## Selected passage
Sometimes it helps to feel your way through a scene like this before you storyboard it. Most of this was in the script (probably not the multiple SD Starfires), but I can't find a copy of the script around, so take my word for it for now. I still wonder if the gag would have played better with a full-sized Starfire standing on Robin's head. Also, it looks like I forgot to include the drawing of Robin with an X in place of his eyes. Oh well. Another X gag lost to the pressures of deadlines. Remember kids, haste makes waste. I think we hid enough Xs in the show as it is. In any case, that becomes this -
















And then we make this (this is my only character design for Titans)-



Then Derrick takes a pass to make it actually look like the rest of the show, Chris Hooten colours it, and we get this-



And then Tom McLaughlin adds the timing, and it gets sent overseas, where Lotto subjects it to their mysterious and wonderful processes. Then they send this back to us-



Then Joe Gall plugs that into his avid and turns it into this (I don't know why this is the only version I have in widescreen)-



The next step is very mysterious to me, since I'm not involved in any way. Someone writes some music, someone else adds some sound effects, Scott redubs a line or two of dialogue, and they all get mixed together to make this -



I guess I kind of lost track of the point in there somewhere.

## Given exercise 1
In the behind-the-scenes post on the Robin and Starfire scene, who colors the drawing after Derrick's pass?
## Given exercise 2
Write what comes next in the behind-the-scenes post on the Robin and Starfire scene, picking up after its final sentence.

## Raw records
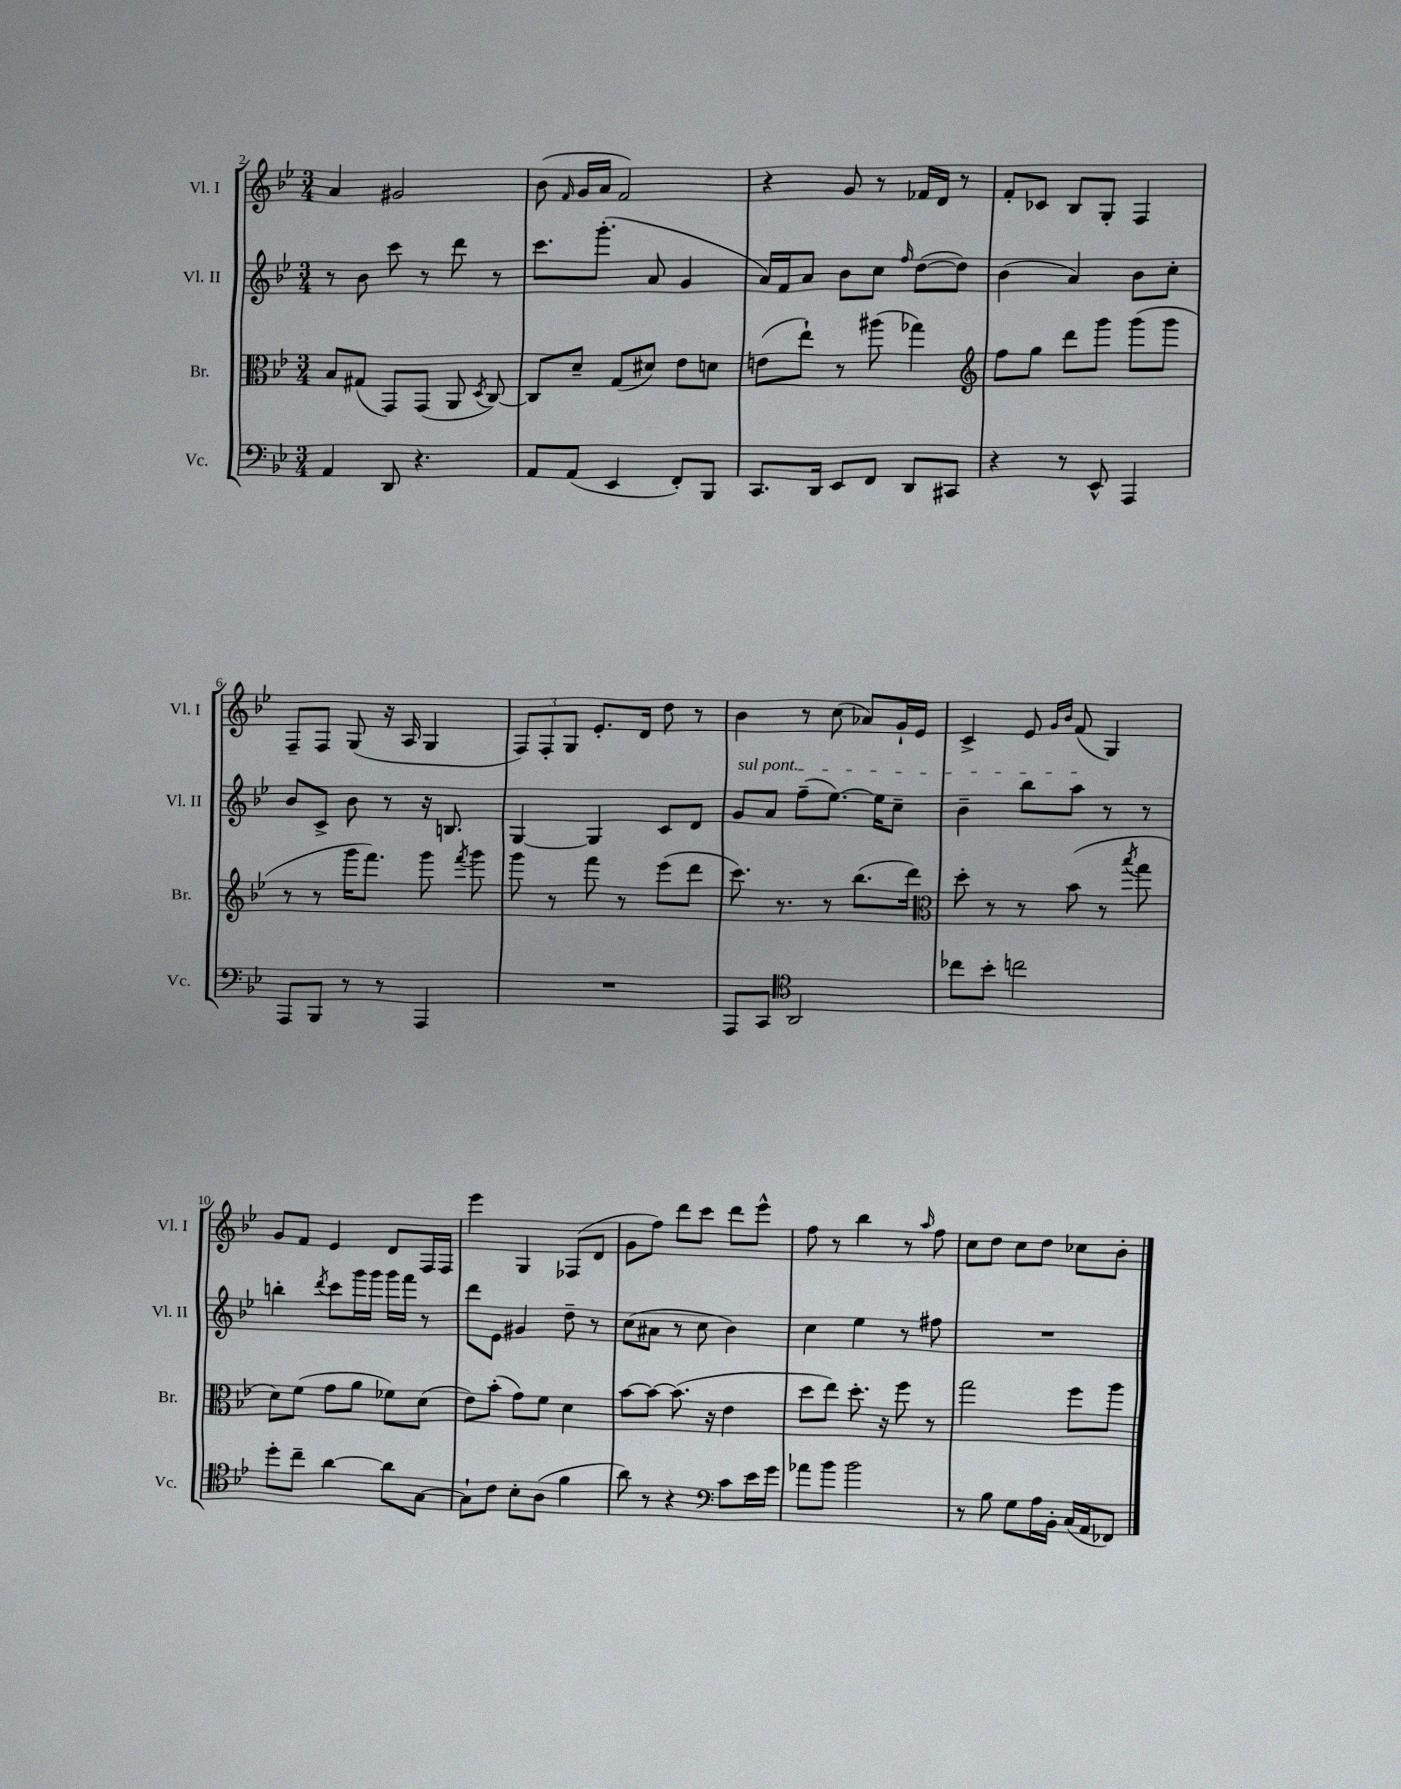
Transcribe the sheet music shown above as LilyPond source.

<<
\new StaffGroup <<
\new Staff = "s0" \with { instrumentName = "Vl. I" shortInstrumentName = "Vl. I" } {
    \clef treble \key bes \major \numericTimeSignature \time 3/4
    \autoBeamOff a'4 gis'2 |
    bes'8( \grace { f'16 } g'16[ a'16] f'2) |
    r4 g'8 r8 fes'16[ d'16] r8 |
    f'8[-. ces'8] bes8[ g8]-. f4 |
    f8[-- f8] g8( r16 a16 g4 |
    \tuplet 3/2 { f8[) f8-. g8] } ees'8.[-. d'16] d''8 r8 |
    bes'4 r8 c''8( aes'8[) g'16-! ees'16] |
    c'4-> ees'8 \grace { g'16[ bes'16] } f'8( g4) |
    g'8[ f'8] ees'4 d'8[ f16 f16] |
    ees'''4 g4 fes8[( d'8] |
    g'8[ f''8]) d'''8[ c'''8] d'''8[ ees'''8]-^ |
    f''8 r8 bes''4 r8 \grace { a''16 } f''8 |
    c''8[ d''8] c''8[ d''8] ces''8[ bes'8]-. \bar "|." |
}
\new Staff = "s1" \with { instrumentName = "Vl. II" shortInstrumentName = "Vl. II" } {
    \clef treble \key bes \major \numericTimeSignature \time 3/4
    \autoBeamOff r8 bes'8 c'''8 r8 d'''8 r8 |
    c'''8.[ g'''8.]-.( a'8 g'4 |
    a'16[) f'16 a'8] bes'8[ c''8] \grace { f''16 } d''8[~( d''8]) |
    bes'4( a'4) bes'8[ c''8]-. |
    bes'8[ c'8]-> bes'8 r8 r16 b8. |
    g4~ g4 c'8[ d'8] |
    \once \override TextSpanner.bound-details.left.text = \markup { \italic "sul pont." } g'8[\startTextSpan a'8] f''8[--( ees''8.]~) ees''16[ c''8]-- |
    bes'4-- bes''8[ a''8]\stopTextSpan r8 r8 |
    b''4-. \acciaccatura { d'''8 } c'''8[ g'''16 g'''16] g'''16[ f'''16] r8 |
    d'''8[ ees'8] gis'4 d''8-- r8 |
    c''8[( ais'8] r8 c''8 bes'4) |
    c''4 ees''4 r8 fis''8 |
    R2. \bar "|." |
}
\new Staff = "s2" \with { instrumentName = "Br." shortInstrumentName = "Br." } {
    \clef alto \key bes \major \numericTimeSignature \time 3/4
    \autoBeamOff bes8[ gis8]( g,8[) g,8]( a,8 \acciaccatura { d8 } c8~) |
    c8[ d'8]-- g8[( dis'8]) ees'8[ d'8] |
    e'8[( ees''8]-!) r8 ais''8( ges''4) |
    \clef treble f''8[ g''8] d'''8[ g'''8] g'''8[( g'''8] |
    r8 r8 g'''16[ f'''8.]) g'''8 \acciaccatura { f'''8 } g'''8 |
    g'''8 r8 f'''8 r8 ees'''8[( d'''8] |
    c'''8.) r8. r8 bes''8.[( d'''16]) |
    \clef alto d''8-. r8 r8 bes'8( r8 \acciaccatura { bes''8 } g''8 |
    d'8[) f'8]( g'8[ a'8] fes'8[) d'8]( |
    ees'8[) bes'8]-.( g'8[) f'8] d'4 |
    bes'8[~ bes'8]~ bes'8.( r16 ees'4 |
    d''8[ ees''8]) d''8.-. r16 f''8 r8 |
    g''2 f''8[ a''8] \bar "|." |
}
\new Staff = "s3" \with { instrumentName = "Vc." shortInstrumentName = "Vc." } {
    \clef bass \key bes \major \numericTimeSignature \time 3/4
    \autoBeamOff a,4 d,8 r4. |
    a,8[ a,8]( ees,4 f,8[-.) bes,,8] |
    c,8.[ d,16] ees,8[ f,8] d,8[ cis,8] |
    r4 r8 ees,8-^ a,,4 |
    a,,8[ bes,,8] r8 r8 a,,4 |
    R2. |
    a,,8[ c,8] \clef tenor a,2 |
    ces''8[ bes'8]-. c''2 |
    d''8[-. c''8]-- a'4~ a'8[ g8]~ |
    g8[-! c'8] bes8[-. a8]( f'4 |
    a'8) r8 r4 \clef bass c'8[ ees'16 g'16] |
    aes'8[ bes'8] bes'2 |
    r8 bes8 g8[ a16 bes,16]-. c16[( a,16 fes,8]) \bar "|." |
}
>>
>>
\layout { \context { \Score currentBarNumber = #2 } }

## Written response 1
Chris Hooten

## Written response 2
Monday, January 23, 2006

So much for Plan A

I was planning to update this weekly at first, and then gradually drop off to semi-annual posts, but I forgot that Brianne Drouhard's magic internet ninja skills would alert her to my blog the instant I made it (her blog is linked in my sidebar). I also neglected to anticipate that she would then set up a link, drawing people here when all there is to see is one page of messed-up Cyborg heads. So here's another post, and I'll post, say, every other day for a while, dropping to twice a week, then weekly, and eventually forgetting my password and drifting away, as originally planned.

This one is a drawing I did with a red Sharpie during the recording of Haunted.


As you can see, it totally encapsulates the somber atmosphere of the episode. Here's another version of the same idea, this time going over the rough red layer with a black Sharpie, while still failing utterly to achieve a finished look.


Robin and Slade ™ and © DC Comics.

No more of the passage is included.